In early February, I went to an Interdisciplinary Symposium in Belgium.  The overarching theme was ‘Which transition for our societies’ and it attracted international scientists, decision-makers and civil society members alike.

Nowadays ‘transition’ has become one of those catch-all concepts, in that it encompasses a range of seemingly divergent visions which share an underlying connection or theme.  The context of the symposium was broad enough to allow these polemics, and was focused on the questions: ‘Which paths are suitable to escape the grips of our systemic crisis? And what could be the resilient alternatives?

Innovative scientific perspectives and interdisciplinary approaches were encouraged to explore the different avenues.  As a result, I found myself sitting between an organic farmer and a climatologist.  They decoded transition using quite different tools – the lab and the field definitely conform to different rules.  Their entry points may have been different but it is important that these practical viewpoints are given space to meet and flow into a healthy debate.  The symposium’s purpose was for transition-related knowledge to emerge from this confluence. 

Of course, when it comes to exploring a new territory, applied disciplines – from farming to temperature forecasting – will find a map of the ‘bigger picture’ helpful.  Different but complementary overviews of what a post-transition society could look like were presented by some eminent keynote speakers.  They were the landscape architects in the room and submitted their plan to the audience on how to play with the art of possible, and get out of our systemic crisis.
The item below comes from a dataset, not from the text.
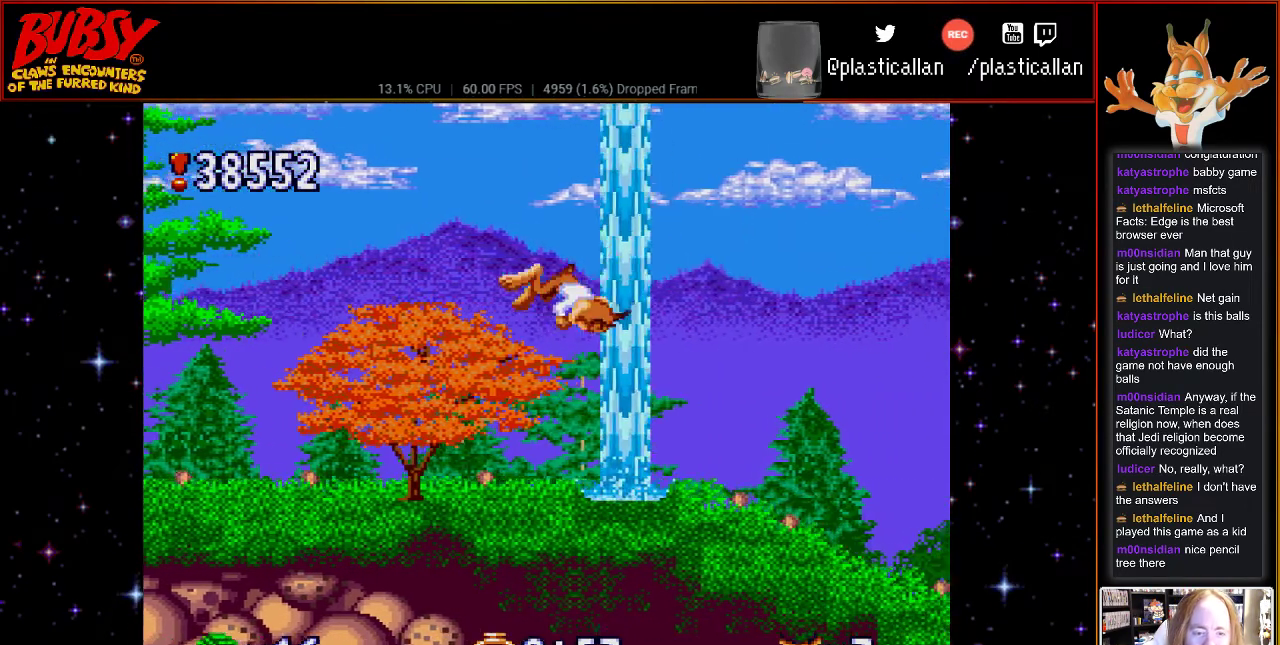
{"buttons": ["DPAD_RIGHT"], "events": [[117, "DPAD_RIGHT", "up"], [333, "DPAD_RIGHT", "down"]]}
None of them stuck closely to the Kuznets curve and believed the environmental crisis will be solved as we get wealthier. Certainly not Sunita Narain. Her speech opened the symposium and urged the Western world to stop relying on a blind faith in green technology.  Decoupling is not a panacea to triumph over societies’ evils. Through her eyes, the way ahead would rather be ‘frugal innovation’. In a nutshell: do more with less and be creative about it. ‘We need to reinvent the flush toilet together’ summarises her point of view well.  Through Jeremy Rifkin’s eyes, the Third Industrial Revolution kicked off with the Internet. It has fostered a new communication regime and, in a similar fashion, our energy system should adopt a distributed and collaborative approach.  And Tim Jackson argued that saving the green economy implies escaping the productivity trap, greening investment, re-conceiving enterprise as a service and fixing our monetary system.

Although a mapping exercise with landscape architects is necessary, a time comes when you put your boots on and start digging.  Small-scale experimentations of what the new system could look like are a good place to start.  Japanese gardeners are the masters of this art in that they create miniature idealised landscapes.  Today’s societal challenges require a similar approach: working on various social innovation niches and identifying those which can be connected and scaled-up to assemble society’s much needed new paradigm.
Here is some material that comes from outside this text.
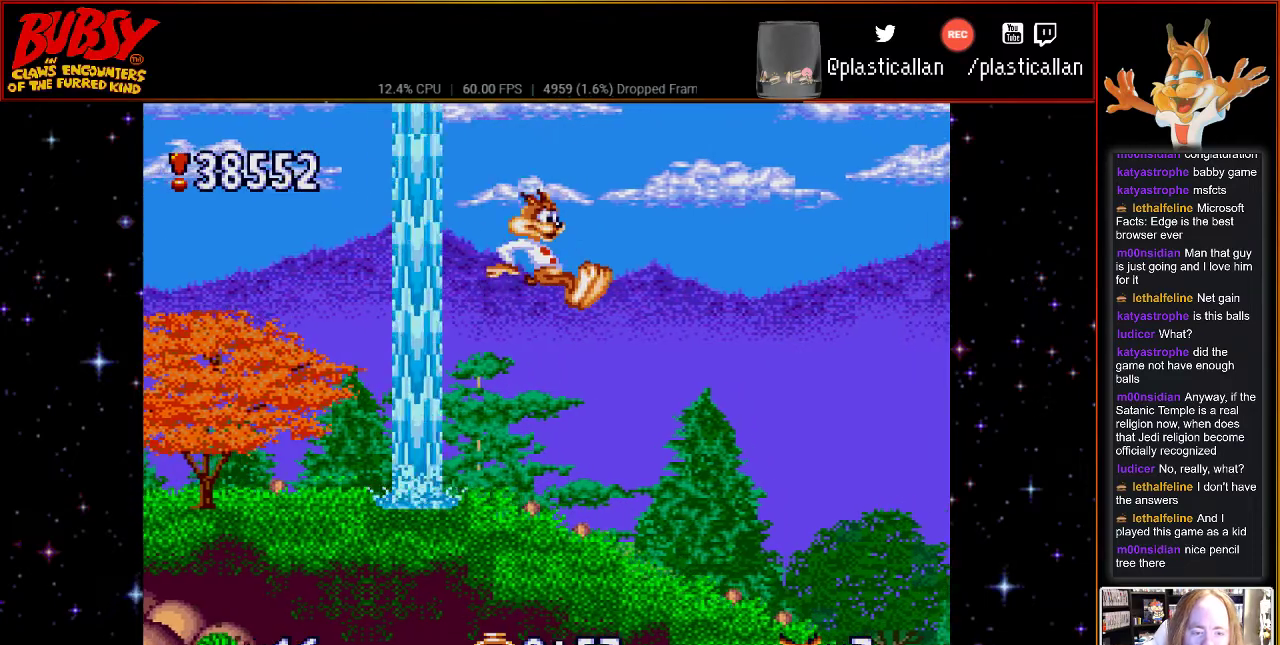
{"buttons": [], "events": [[33, "DPAD_RIGHT", "up"]]}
During the symposium’s thematic workshops, my attention was drawn to two noteworthy ’Japanese gardens’. One was conducted by GIRAF and identified which socio-technical systems underpin and potentially bias our agriculture towards a biotechnology-based and centralised system. They also investigated how agro-ecology and participatory approaches could overcome these locking mechanisms to build a resilient food system.  Another initiative by REScoops aimed to speed up local and citizen-led renewable energy projects across Europe.
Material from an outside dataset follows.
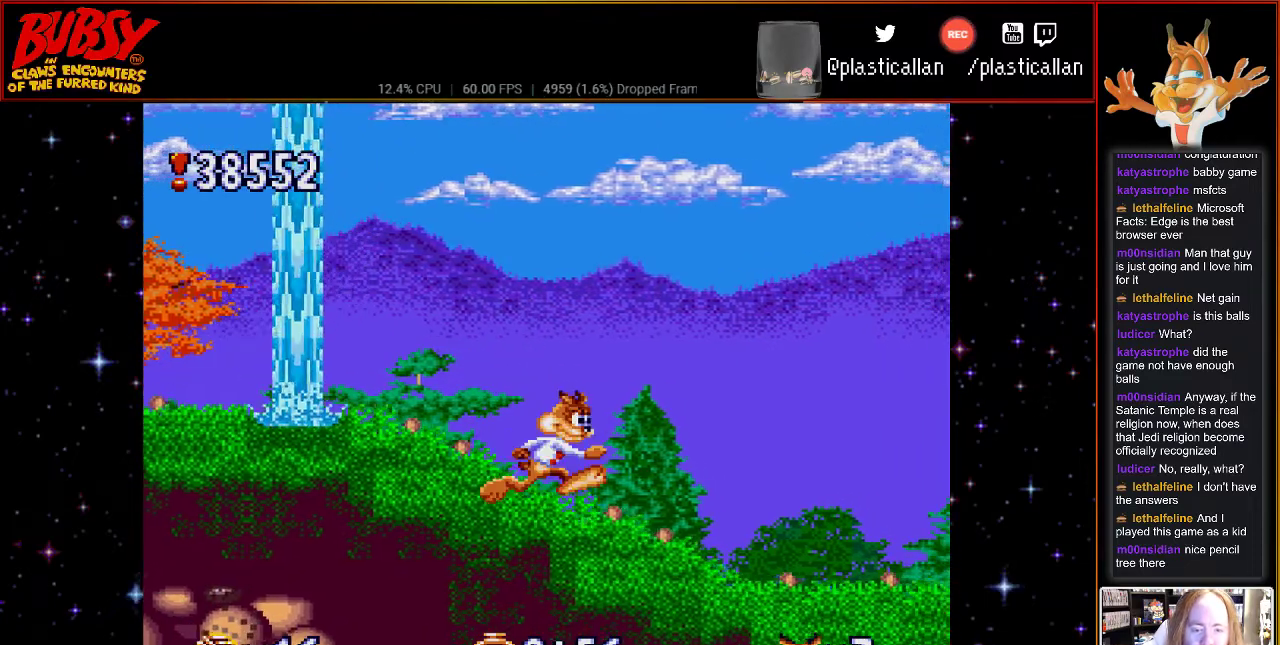
{"buttons": ["DPAD_RIGHT"], "events": [[350, "DPAD_RIGHT", "down"]]}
These kinds of initiatives offer the space to experiment with new ways of thinking.  They explore the unknown and often don’t rely on any evidence-based theory.  They suggest the scope of research should be widened to allow the co-creation of processes where both landscape architects and Japanese gardeners have a role to play.  A new form of knowledge could be generated this way, one which is bottom-up rooted rather than top-down managed.